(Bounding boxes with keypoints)
Content starts

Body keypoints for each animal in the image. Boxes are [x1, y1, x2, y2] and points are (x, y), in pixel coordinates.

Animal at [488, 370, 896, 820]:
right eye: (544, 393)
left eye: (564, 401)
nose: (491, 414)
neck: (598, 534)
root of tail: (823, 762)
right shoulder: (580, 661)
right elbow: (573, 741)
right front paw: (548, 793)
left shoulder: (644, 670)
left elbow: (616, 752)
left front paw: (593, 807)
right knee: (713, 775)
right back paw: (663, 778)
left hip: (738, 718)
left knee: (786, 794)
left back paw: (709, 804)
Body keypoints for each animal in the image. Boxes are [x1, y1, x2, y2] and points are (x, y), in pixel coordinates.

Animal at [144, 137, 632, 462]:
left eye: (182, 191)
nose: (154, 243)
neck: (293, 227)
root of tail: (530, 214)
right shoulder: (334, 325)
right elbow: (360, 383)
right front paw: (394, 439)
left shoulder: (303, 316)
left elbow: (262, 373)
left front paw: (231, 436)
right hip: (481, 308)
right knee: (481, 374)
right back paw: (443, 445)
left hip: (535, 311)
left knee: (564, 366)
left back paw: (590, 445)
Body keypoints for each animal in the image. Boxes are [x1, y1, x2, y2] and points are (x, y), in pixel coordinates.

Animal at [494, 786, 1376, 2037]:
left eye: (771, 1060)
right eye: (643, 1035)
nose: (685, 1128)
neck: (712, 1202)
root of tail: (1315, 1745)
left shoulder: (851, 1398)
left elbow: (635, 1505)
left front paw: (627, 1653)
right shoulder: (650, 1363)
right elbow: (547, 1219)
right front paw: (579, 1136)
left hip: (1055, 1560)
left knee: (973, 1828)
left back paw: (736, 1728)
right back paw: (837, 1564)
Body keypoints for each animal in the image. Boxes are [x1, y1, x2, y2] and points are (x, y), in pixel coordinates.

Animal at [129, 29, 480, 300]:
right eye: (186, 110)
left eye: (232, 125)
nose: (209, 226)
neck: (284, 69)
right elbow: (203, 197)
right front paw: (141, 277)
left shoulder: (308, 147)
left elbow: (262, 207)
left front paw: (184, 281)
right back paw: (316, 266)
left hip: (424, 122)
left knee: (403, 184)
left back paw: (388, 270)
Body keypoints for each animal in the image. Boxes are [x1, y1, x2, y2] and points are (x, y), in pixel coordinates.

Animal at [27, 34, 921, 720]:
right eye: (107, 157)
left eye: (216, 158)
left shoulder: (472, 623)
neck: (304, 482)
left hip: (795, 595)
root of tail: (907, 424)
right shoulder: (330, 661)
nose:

Content ends

What you will do
Which lines in the entries above contain "root"? Pull each of them out.

Output for this exercise
root of tail: (823, 762)
root of tail: (530, 214)
root of tail: (1315, 1745)
root of tail: (907, 424)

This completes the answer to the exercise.